He vivido, sin grandes problemas ni sobresaltos, la mayor parte de mi vida adulta en soledad. Es cierto que habito en una casa grande, enorme dirán otros, que podría albergar a una familia numerosa, si así me lo propusiera. Pero, salvo contadas visitas ocasionales para subsanar naturales apetencias, esa soledad, de la cual no me arrepiento, continuó siendo mi predilección. Somos seres gregarios, lo sé, pero a veces debemos ser nosotros mismos, cosa que se logra en soledad.
Y fui yo mismo por mucho tiempo. Pero, como sucede siempre que la paz y algo que podría llamarse felicidad, nos rodea, las condiciones cambiaron de modo un tanto inesperado. Siendo feliz como lo era, y encontrándome en paz conmigo mismo como lo estaba, difícil resulta argumentar que ese cambio haya sido, en modo alguno, para mejor. Más bien, y como no podía ser de otro modo, fue lo contario.
Un leve crujir en las maderas del suelo, en el piso inferir de la casa mientras me encontraba ocupado en mis quehaceres, fue la primera señal. Golpes sordos, apagados, como cosas que caían sobre las viejas y gastadas alfombras de las habitaciones, le siguieron a los pocos días. Restos de comida donde antes no había nada y olores rancios y nauseabundos que cambiaban el aire siempre húmedo de la casa, se sumaron más tarde. Detalles que dejaron de ser aislados convirtiéndose en algo habitual e interrumpiendo mi existencia.

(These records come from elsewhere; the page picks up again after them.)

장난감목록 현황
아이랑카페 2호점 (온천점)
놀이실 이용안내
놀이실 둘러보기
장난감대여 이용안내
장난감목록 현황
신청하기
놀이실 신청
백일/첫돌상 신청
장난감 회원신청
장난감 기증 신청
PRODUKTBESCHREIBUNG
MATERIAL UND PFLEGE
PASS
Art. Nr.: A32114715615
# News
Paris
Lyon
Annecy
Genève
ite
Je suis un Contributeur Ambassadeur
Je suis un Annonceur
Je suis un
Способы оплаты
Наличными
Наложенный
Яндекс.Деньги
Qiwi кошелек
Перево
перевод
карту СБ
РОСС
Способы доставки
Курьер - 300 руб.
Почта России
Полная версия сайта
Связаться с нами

El miedo que me producía en encontrar con estos cambios me llevó a dejar de vagar libremente por la casa; dudaba de cuanto veía y escuchaba. Permanecía durante horas en un mismo rincón asegurándome que todo permanecía en silencio y en la más perfecta quietud, antes de ir de un extremo al otro. Limitaba mis paseos por la casa previendo cualquier situación problemática que prefería evitar.
Imposible negar que mi vida estaba cambiando. Los ruidos, los roces sobre el yeso de las paredes, pasos pequeños, cortos pero rápidos en las habitaciones que esperaba encontrar vacías, lograban hacer que mis nervios se estuvieran siempre a flor de piel. De aquella tranquilidad a la que me encontraba habituado apenas quedaba el recuerdo; continuar viviendo en semejante situación se volvía intolerable. Me sentía cada día más rodeado, más cercado por los ruidos, por las presencias que se intuían pero nunca se dejaban ver. Sabía que allí estaban, se hacían notar, durante el día y, para peor, también durante la noche.

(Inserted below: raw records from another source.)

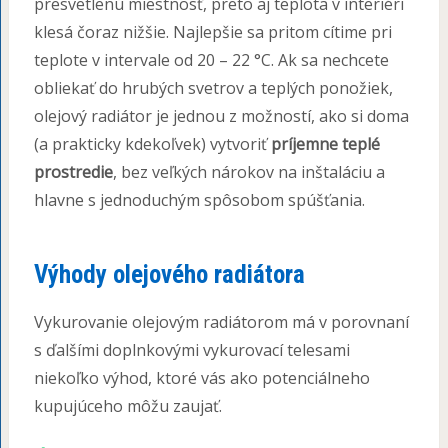
presvetlenú miestnosť, preto aj teplota v interiéri
klesá čoraz nižšie. Najlepšie sa pritom cítime pri
teplote v intervale od 20 – 22 °C. Ak sa nechcete
obliekať do hrubých svetrov a teplých ponožiek,
olejový radiátor je jednou z možností, ako si doma
(a prakticky kdekoľvek) vytvoriť
príjemne teplé
prostredie
, bez veľkých nárokov na inštaláciu a
hlavne s jednoduchým spôsobom spúšťania.
Výhody olejového radiátora
Vykurovanie olejovým radiátorom má v porovnaní
s ďalšími doplnkovými vykurovací telesami
niekoľko výhod, ktoré vás ako potenciálneho
kupujúceho môžu zaujať.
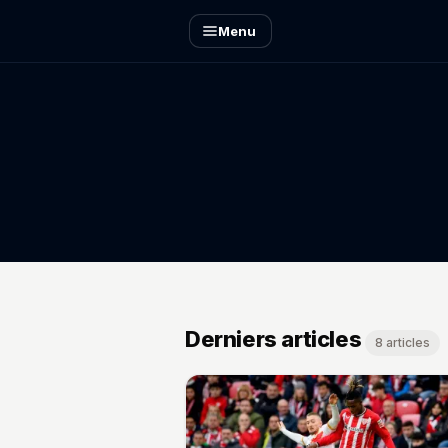
Menu
Derniers articles
8 articles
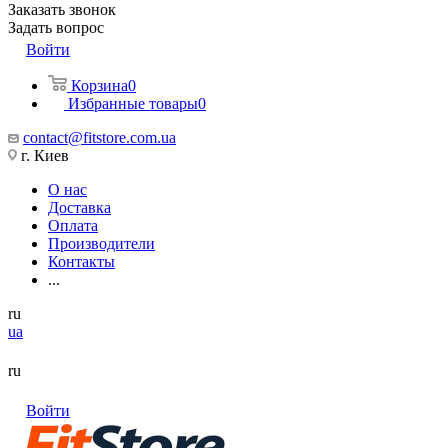
Заказать звонок
Задать вопрос
Войти
Корзина
0
Избранные товары
0
contact@fitstore.com.ua
г. Киев
О нас
Доставка
Оплата
Производители
Контакты
...
ru
ua
ru
Войти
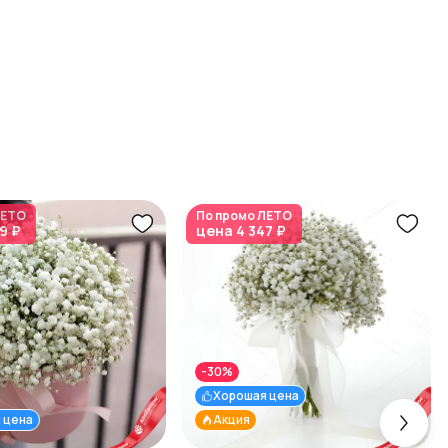
ЕТО
По промо
ЛЕТО
9 ₽
цена
4 347 ₽
-30%
Хорошая цена
 цена
Акция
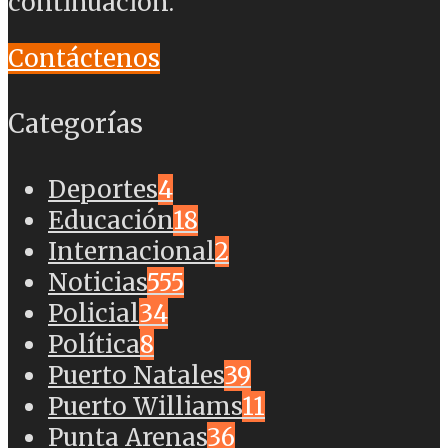
continuación.
Contáctenos
Categorías
Deportes
4
Educación
18
Internacional
2
Noticias
555
Policial
34
Política
8
Puerto Natales
39
Puerto Williams
11
Punta Arenas
36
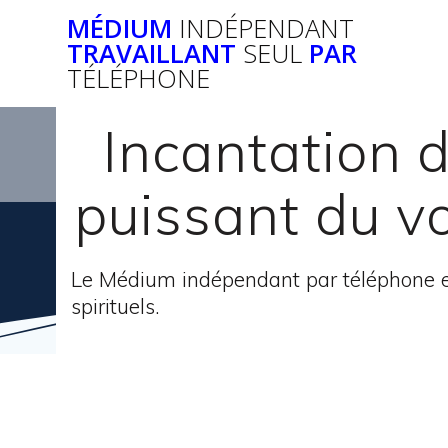
Passer
MÉDIUM
INDÉPENDANT
au
TRAVAILLANT
SEUL
PAR
contenu
TÉLÉPHONE
Incantation d
puissant du v
Le Médium indépendant par téléphone e
spirituels.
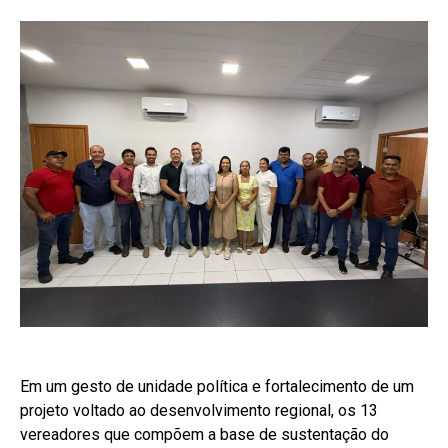
Em um gesto de unidade política e fortalecimento de um
projeto voltado ao desenvolvimento regional, os 13
vereadores que compõem a base de sustentação do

Tuve que hacerme a la idea de que había perdido mi hogar. Algo que había sabido desde el primer día, desde el primer crujir de las maderas; pero me negaba a aceptarlo, como cualquiera se negaría a aceptar una derrota sin haber presentado antes batalla. Sabía que cualquier cosa que intentara sería por demás inútil; la casa estaba infectada, desde los sótanos hasta la buhardilla en la que tanto me gustaba contemplar el atardecer. La casa había dejado de pertenecerme, debía irme, alejarme y buscar otro lugar donde pasar mis últimos años.
Cualquier confirmaría que en estos casos lo mejor es poner la mayor distancia posible entre alguien tan pequeño y solitario como yo y esa plaga tan terrible que ocupaba mi antiguo hogar. Aunque me dolía desde lo más profundo de mi ser, nada podía hacerse frente a una invasión semejante de humanos.